President Obama should not take that personally. Our Federal Government has a long, sorry track record of mismanagement, fraud, waste, and unintended consequences in almost everything they do. Our Congress has a decades-long habit of passing laws which contain hidden provisions that act against our best interests and which we only learn about when it is too late. Our elected leaders cannot be trusted, even to read the bills they enact, let alone make sure the laws are good ones. And whatever they pass into law will never, never go away, no matter how bad it turns out to be. The people who are going to the town meetings may be unruly and loud, but they are also right to speak up now while they can.

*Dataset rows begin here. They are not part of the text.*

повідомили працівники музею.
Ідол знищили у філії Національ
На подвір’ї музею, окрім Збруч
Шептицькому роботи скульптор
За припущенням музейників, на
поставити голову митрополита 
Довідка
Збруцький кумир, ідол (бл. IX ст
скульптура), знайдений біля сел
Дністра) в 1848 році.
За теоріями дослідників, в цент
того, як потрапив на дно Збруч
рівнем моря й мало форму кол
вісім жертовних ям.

How can we trust our government to give us a good plan for health care when the objectives stated by the President and the promises he has made appear to the most casual observer to be mutually exclusive? And unaffordable? And impractical? He has yet to offer anything other than airy assurances and vague generalities in response to such concerns. He needs to quit trying to thrill us with his rhetoric and begin trying to educate us on whatever his plan really is, explaining how each provision he wants to enact will solve the problems he says he wants to solve, and explaining what each provision will mean to us...to our taxes, our current health plan, our relationship with our doctors, our access to services, our care at the end of our lives, etc.

I would take the time to read and try to understand the President's health care plan if he would simply tell us what it is. In the absence of any facts, all our citizens can do is what they are doing.